● Requirement 1
Please condense the paragraph of the Church of St Mary text that begins "This Norman church was a simple building" into a short bulleted list that keeps its main facts.

The Church of St Mary, Fawkham, set in a valley of the North Downs of Kent, almost certainly occupies the site of its Saxon predecessor; that church, which was mentioned in the Domesday Book, was probably of wood and no trace of it remains. The present church dates from the early 12th century and was doubtless built by one of a Norman family that had settled in Fawkham, taking their name - de Faukeham - from this place. Their manor house stood a stone's throw from the east end of the church; its foundations still lie beneath the pleasant meadow that encircles the churchyard on three sides.

This Norman church was a simple building of nave and chancel, made largely from chalk and flint and timber, all materials that lay close at hand, and so to a remarkable degree it has remained. The few additions are the south porch andthe bell-turret, both medieval, and a tiny vestry and store. The walls continue plastered in the medieval manner; only in their larger windows, mostly inserted in the early 14th century, is major change to be seen.

At the Reformation the wall paintings that had long beautified the interior of the church were whitewashed over and in the 17th century were replaced by painted texts. Much, maybe all, of the ancient glass survived those times. When in the late 18th century John Thorpe described this 'building of deep antiquity' he referred to the glass in the west window, though it was not wholly complete, as 'the most antient and perfect' of any that he had seen in the diocese. Sadly, much of the glass has since been lost.

● Given entries

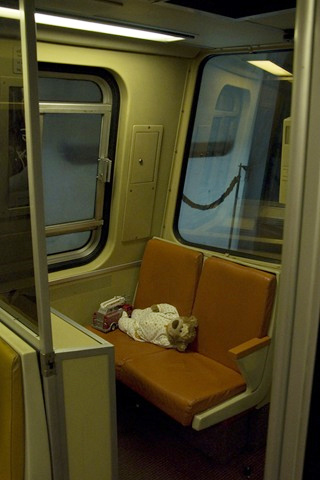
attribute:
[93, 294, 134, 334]
fire truck — red, small, toy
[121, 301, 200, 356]
bear — lying down, brown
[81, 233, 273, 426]
seat — brown, orange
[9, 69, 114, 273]
window — closed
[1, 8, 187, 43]
light — white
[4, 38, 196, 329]
wall — yellow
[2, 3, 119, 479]
trim — grey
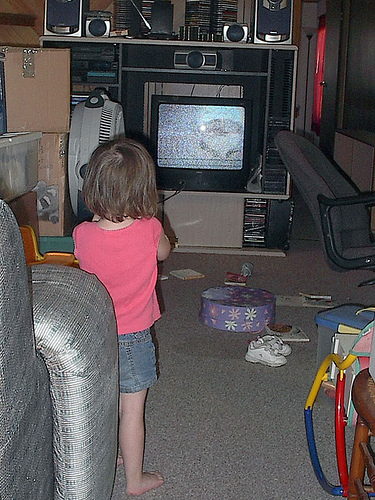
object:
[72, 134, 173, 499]
girl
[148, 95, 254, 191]
television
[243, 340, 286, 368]
tennis shoes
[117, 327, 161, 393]
shorts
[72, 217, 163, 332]
top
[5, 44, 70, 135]
cardboard boxes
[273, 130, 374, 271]
chair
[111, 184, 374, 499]
carpet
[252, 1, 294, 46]
speakers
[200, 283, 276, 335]
box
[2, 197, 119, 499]
couch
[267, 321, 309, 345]
book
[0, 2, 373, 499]
livingroom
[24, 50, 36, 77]
tape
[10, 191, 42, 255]
table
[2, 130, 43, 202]
box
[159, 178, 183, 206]
cables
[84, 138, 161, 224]
hair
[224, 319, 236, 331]
flowers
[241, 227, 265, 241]
dvds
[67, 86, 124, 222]
fan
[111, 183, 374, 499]
floor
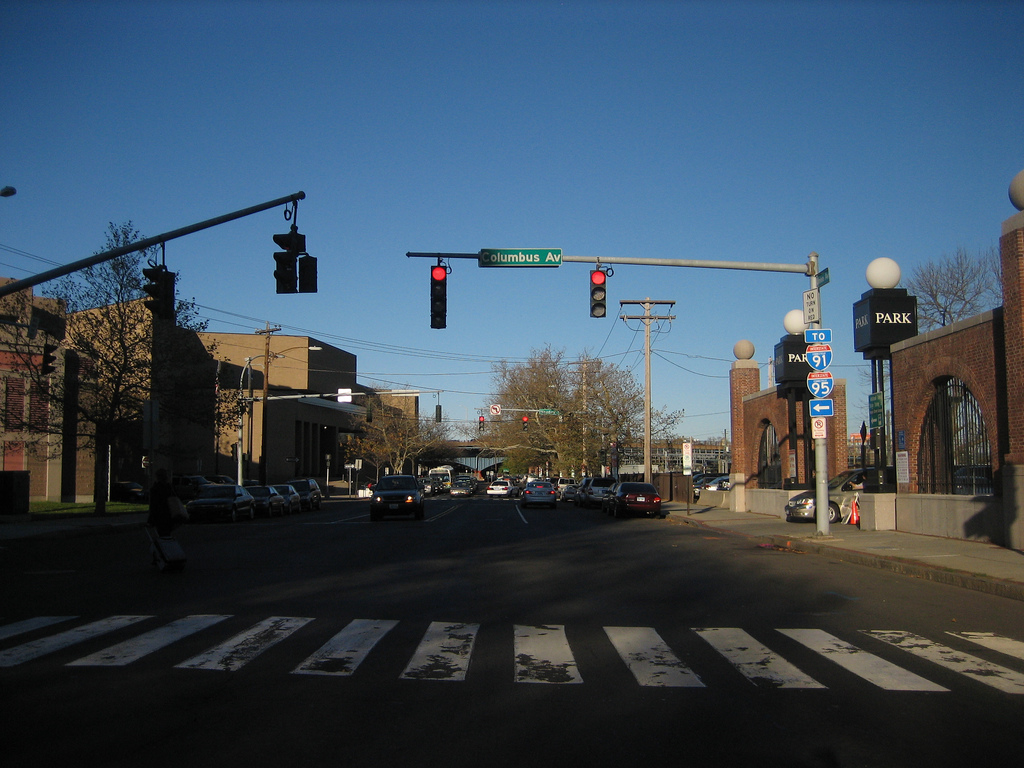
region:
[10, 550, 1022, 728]
lines of the cross walk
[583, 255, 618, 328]
the red stop light with only three lights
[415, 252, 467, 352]
The stop light with four lights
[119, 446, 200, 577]
The person walking on the road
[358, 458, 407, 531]
The car riving toward the camera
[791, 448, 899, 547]
The car coming out of the parking lost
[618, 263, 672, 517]
The electrical pol on the right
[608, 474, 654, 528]
The red parked car on the street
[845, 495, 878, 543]
The traffic cone at the entrance of the parking lot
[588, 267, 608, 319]
an electric traffic signal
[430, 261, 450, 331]
an electric traffic signal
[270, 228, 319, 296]
back of an electric traffic signal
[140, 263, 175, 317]
back of an an electric traffic signal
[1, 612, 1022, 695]
a white marked pedestrian crosswalk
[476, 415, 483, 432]
an electric traffic signal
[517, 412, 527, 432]
an electric traffic signal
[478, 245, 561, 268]
a green street name sign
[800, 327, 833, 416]
highway directional signs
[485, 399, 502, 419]
a no left turn sign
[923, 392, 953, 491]
glass is clean and clear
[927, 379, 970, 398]
glass is clean and clear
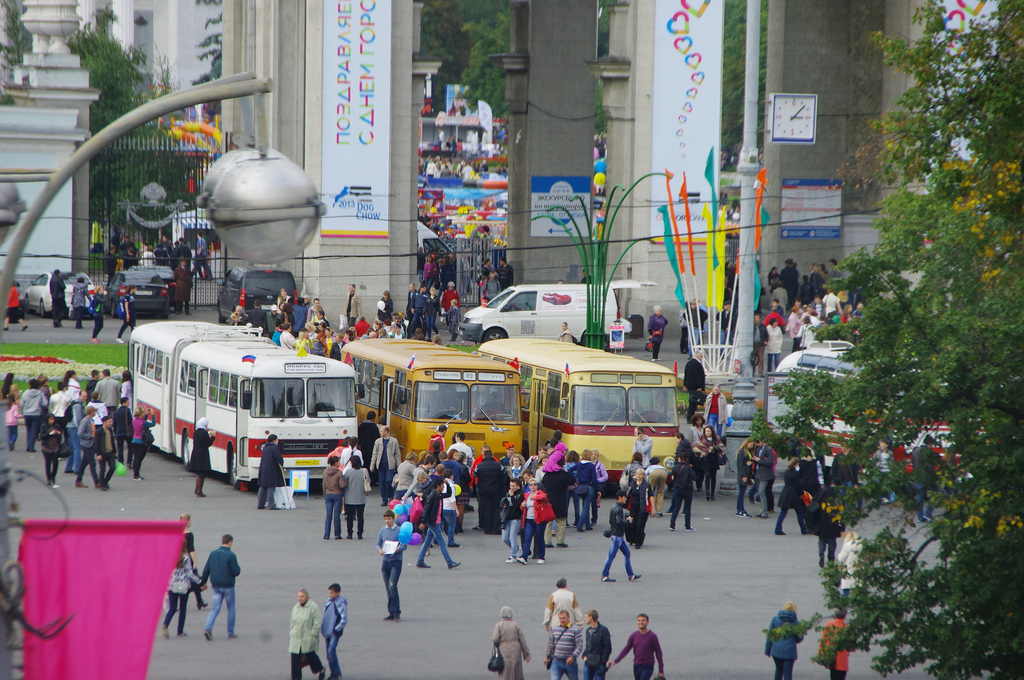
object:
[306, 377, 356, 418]
window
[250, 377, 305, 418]
window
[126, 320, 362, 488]
bus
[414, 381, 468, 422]
window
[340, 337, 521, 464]
bus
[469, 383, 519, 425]
window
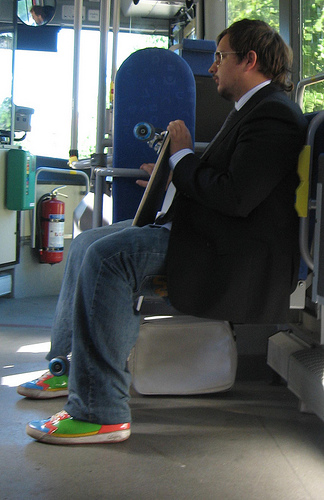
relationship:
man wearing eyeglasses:
[193, 29, 270, 117] [201, 45, 246, 64]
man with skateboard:
[193, 29, 270, 117] [121, 109, 185, 241]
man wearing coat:
[193, 29, 270, 117] [190, 99, 277, 282]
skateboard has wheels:
[121, 109, 185, 241] [122, 111, 158, 149]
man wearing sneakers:
[193, 29, 270, 117] [18, 371, 135, 455]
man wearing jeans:
[193, 29, 270, 117] [56, 218, 165, 408]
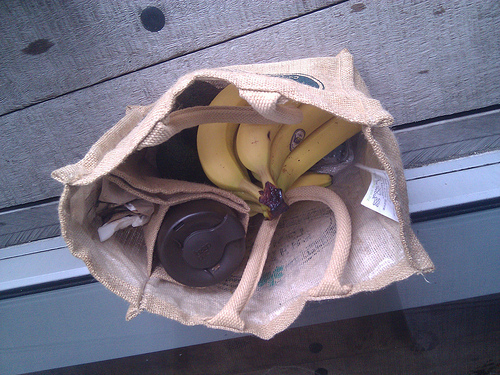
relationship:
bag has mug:
[67, 68, 464, 351] [148, 199, 251, 288]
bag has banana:
[43, 49, 436, 342] [198, 84, 261, 194]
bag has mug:
[43, 49, 436, 342] [148, 199, 251, 288]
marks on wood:
[139, 6, 166, 33] [32, 1, 276, 92]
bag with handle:
[43, 49, 436, 342] [206, 185, 353, 332]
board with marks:
[0, 1, 345, 116] [113, 6, 173, 41]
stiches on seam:
[128, 285, 147, 299] [107, 241, 158, 322]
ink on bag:
[263, 214, 334, 271] [43, 49, 436, 342]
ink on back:
[263, 214, 334, 271] [228, 62, 351, 86]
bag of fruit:
[43, 49, 436, 342] [195, 84, 361, 220]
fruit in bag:
[195, 84, 361, 220] [43, 49, 436, 342]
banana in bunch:
[295, 120, 345, 174] [182, 98, 350, 208]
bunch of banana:
[182, 98, 350, 208] [295, 120, 345, 174]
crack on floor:
[1, 5, 381, 121] [5, 2, 499, 196]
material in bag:
[93, 205, 160, 250] [90, 175, 157, 247]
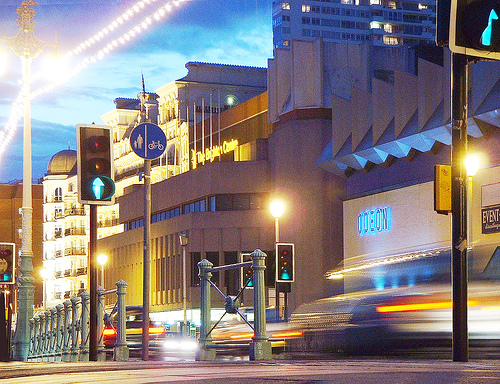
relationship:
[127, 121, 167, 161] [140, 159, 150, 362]
sign on pole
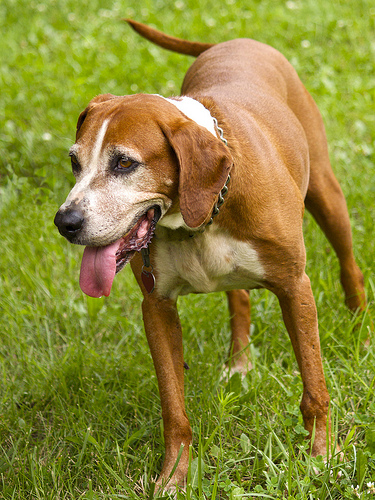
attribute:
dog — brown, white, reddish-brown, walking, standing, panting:
[48, 14, 367, 498]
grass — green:
[4, 8, 373, 494]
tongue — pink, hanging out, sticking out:
[77, 247, 119, 300]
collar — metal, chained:
[132, 97, 235, 294]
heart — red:
[139, 269, 160, 296]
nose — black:
[53, 208, 84, 240]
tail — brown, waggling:
[119, 14, 214, 62]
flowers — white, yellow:
[332, 469, 374, 499]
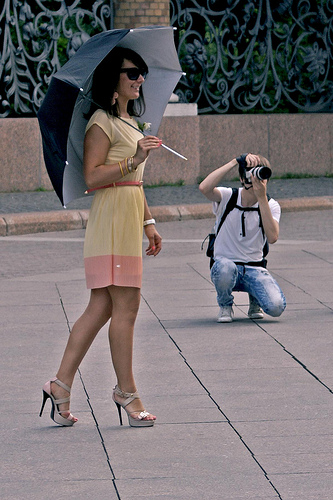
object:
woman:
[45, 46, 157, 429]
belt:
[83, 179, 144, 195]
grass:
[272, 168, 331, 179]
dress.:
[83, 108, 150, 295]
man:
[197, 145, 290, 324]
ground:
[0, 174, 333, 499]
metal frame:
[0, 1, 332, 118]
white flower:
[140, 119, 153, 133]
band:
[143, 217, 156, 227]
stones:
[166, 189, 195, 198]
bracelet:
[115, 160, 126, 180]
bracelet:
[124, 156, 130, 177]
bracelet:
[126, 155, 134, 175]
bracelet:
[131, 153, 136, 172]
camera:
[237, 149, 273, 188]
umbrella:
[36, 20, 193, 209]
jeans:
[210, 255, 286, 317]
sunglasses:
[118, 64, 150, 79]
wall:
[1, 115, 333, 180]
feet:
[43, 380, 79, 424]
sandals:
[109, 376, 157, 431]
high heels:
[36, 376, 79, 429]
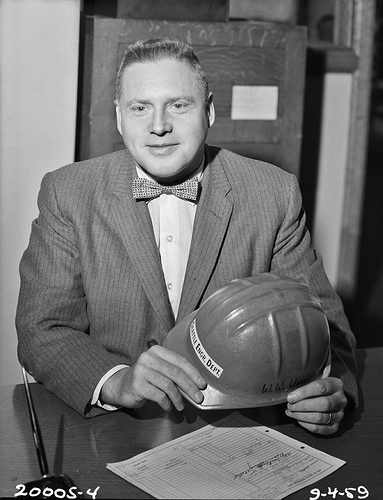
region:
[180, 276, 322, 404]
man holding a helmet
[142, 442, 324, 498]
a paper on the desk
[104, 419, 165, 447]
a table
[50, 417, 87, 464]
a shadow on the table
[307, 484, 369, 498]
the date of the picture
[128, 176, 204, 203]
man is wearing a tie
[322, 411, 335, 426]
man wearing a ring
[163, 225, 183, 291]
buttons shirt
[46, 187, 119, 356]
man wearing a suit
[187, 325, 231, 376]
label on the helmet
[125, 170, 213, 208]
Very lovely bow tie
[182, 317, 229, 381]
Black lettering on white tape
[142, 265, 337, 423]
Very large hard hat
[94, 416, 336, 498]
White invoice with black lettering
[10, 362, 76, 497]
Old fashiones pen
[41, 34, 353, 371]
Man holding a hard hat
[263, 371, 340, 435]
Wedding band on mans finger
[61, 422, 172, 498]
Reflection of man on desk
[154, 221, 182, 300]
Small buttions on a mans shirt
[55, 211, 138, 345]
Pen Striped on mans suit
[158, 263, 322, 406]
man is holding hard hat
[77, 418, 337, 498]
white spreadsheet paper in front of man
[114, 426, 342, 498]
writing is on spreadsheet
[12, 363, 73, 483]
black pen in holder next to paper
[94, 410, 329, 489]
paper is on dark table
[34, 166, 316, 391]
man is wearing striped jacket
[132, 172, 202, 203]
man wears checked bow tie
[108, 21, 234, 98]
man has short and light hair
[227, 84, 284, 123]
white label on box behind man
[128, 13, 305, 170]
wooden crate is behind man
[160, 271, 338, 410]
A hard hat with writing on the front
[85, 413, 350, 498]
Paperwork on the table with writing on it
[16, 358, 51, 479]
A writing pen in it's casing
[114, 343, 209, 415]
A man's hand holding a hat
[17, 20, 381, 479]
a black and white photo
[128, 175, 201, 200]
The bow tie has square's on it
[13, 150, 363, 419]
The man's blazer is pin striped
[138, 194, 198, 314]
The shirt under the man's jacket is white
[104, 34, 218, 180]
The man has a large head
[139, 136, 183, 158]
The man is smiling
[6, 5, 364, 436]
Man dress in suit with bowtie holding a construction helmet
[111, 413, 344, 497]
A piece of paper with printed lines and handwriting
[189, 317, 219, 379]
A label printed on a safety hat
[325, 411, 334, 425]
A tasteful wedding band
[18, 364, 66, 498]
Black pen upright in a pen holder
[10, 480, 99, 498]
Handwritten numbers on photo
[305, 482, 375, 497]
Handwritten date of photograph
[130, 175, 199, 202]
A small checkered bowtie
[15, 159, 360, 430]
A grey and black pinstripe suit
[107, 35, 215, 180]
Man has short hair cut and a smile on his face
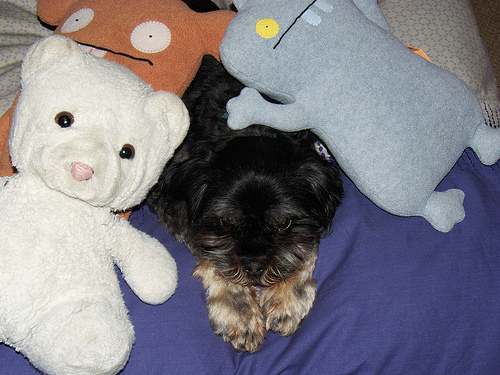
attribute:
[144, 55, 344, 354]
dog — black, brown, small, angry, yorkie, puppy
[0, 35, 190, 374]
stuffed animal — white, teddy bear, bear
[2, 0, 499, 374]
bed — blue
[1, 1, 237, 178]
stuffed animal — orange, cartoon character, from nickelodeon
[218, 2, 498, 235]
stuffed animal — grey, gray, cartoon character, from nickelodeon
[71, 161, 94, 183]
nose — pink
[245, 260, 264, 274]
nose — black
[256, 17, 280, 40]
eye — yellow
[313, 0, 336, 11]
tooth — white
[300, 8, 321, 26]
tooth — white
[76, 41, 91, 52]
tooth — white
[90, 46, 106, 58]
tooth — white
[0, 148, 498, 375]
blanket — blue, purple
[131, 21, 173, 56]
eye — white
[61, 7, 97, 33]
eye — white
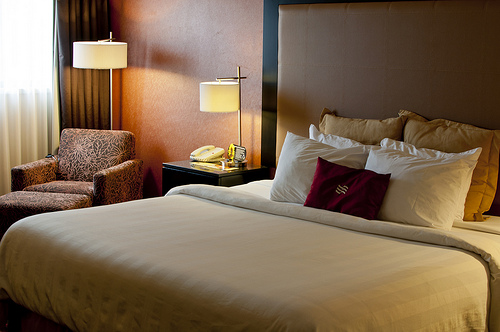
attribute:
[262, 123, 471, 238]
pillow — hotel bed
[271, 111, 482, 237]
pillow — hotel bed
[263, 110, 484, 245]
pillow — hotel bed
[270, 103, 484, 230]
pillow — hotel bed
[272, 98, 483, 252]
pillow — hotel bed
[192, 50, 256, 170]
lamp — small white bedside 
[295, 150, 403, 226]
pillow — small burgundy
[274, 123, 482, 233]
pillow — white 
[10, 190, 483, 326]
blanket — white 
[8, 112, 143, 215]
chair —  brown arm, black 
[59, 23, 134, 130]
lamp — big white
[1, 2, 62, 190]
curtains — white, black , hanging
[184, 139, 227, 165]
telephone — white 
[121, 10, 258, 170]
wall — pink , black line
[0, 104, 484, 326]
bed — red pillow 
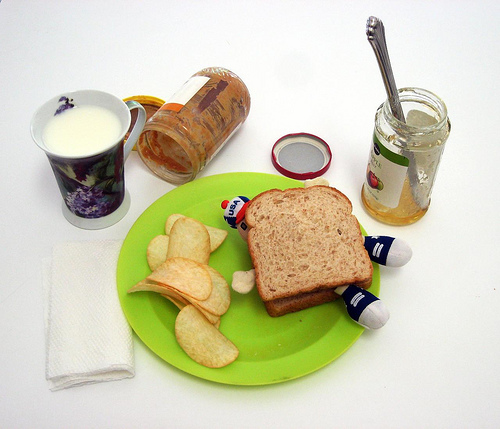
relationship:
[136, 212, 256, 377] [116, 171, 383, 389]
chips on plate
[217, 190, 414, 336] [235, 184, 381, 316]
doll between bread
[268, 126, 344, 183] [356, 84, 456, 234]
lid besides jar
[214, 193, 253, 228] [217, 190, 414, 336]
hat on doll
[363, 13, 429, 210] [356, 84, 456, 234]
knife in jar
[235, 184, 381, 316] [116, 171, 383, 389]
bread on plate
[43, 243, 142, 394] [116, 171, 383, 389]
napkin next to plate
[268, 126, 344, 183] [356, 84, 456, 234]
lid near jar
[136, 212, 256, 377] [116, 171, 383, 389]
chips are on plate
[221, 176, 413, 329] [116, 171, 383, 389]
doll on plate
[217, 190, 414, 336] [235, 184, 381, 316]
doll in bread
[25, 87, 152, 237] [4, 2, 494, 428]
mug on table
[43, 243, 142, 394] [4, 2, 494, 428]
napkin on table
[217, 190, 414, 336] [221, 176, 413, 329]
doll in doll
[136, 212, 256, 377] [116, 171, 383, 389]
chips atop plate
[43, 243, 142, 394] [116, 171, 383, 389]
napkin beside plate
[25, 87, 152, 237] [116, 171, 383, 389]
mug near plate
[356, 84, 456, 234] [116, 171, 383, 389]
jar next to plate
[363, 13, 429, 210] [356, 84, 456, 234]
knife inside jar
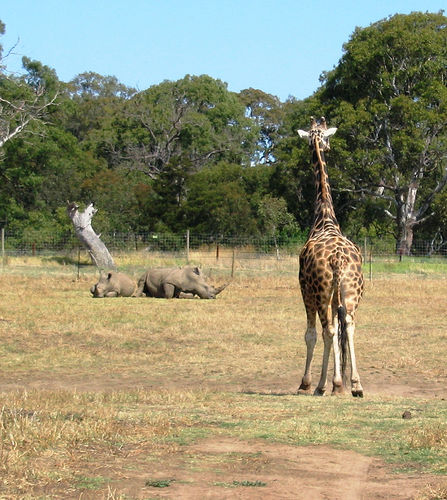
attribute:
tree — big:
[346, 50, 414, 132]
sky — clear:
[0, 1, 445, 99]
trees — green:
[18, 64, 320, 252]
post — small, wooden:
[2, 224, 11, 267]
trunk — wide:
[395, 184, 418, 255]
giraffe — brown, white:
[277, 115, 368, 399]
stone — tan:
[397, 399, 439, 429]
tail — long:
[319, 259, 356, 327]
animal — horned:
[93, 265, 231, 300]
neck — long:
[305, 144, 341, 231]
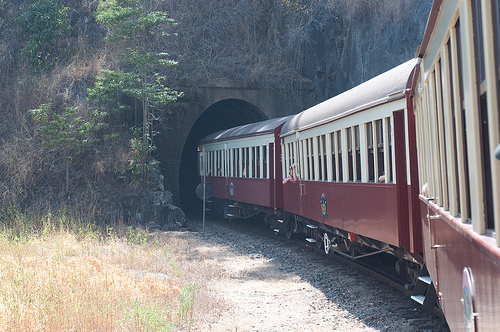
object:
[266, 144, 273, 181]
windows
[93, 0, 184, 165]
trees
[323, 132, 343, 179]
window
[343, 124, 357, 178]
window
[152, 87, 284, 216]
archway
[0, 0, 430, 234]
mountain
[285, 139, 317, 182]
windows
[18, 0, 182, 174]
foliage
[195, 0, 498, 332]
car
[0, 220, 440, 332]
ground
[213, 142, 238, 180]
windows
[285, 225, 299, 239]
wheel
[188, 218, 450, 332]
shade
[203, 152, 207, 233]
pole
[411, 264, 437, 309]
steps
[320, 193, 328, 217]
sign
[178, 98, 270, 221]
train tunnel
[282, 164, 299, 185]
people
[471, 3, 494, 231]
window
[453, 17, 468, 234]
window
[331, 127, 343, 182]
window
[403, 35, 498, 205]
windows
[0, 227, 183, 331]
dead grass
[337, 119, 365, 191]
windows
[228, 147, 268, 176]
windows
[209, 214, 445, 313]
track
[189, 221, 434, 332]
gravel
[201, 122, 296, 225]
train car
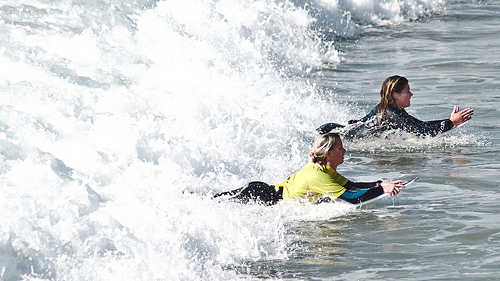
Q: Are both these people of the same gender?
A: Yes, all the people are female.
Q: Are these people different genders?
A: No, all the people are female.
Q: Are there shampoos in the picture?
A: No, there are no shampoos.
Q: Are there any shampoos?
A: No, there are no shampoos.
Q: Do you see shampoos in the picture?
A: No, there are no shampoos.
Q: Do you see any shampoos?
A: No, there are no shampoos.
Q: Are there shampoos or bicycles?
A: No, there are no shampoos or bicycles.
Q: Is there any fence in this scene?
A: No, there are no fences.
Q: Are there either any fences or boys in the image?
A: No, there are no fences or boys.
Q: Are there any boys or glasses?
A: No, there are no boys or glasses.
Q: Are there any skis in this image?
A: No, there are no skis.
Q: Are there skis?
A: No, there are no skis.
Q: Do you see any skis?
A: No, there are no skis.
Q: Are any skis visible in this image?
A: No, there are no skis.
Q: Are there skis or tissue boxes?
A: No, there are no skis or tissue boxes.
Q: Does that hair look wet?
A: Yes, the hair is wet.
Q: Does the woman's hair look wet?
A: Yes, the hair is wet.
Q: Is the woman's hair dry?
A: No, the hair is wet.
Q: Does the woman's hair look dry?
A: No, the hair is wet.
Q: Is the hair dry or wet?
A: The hair is wet.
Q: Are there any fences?
A: No, there are no fences.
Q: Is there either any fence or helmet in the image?
A: No, there are no fences or helmets.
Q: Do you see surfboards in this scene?
A: Yes, there is a surfboard.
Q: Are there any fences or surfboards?
A: Yes, there is a surfboard.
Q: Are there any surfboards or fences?
A: Yes, there is a surfboard.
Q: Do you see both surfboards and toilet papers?
A: No, there is a surfboard but no toilet papers.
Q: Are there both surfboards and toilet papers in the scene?
A: No, there is a surfboard but no toilet papers.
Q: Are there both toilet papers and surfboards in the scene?
A: No, there is a surfboard but no toilet papers.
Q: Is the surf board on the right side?
A: Yes, the surf board is on the right of the image.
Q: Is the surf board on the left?
A: No, the surf board is on the right of the image.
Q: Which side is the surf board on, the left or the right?
A: The surf board is on the right of the image.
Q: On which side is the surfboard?
A: The surfboard is on the right of the image.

● Requirement 2
Filter the records down to the lines containing the word "shampoos".

● Correct answer 1
- The Norman church was a simple nave and chancel, built mostly of chalk, flint and timber found close at hand, and it has largely stayed that way.
- The only additions are the south porch and the bell-turret, both medieval, plus a tiny vestry and store.
- The walls are still plastered in the medieval manner.
- The main change is the larger windows, most of them inserted in the early 14th century.

● Correct answer 2
Q: Are there shampoos in the picture?
A: No, there are no shampoos.
Q: Are there any shampoos?
A: No, there are no shampoos.
Q: Do you see shampoos in the picture?
A: No, there are no shampoos.
Q: Do you see any shampoos?
A: No, there are no shampoos.
Q: Are there shampoos or bicycles?
A: No, there are no shampoos or bicycles.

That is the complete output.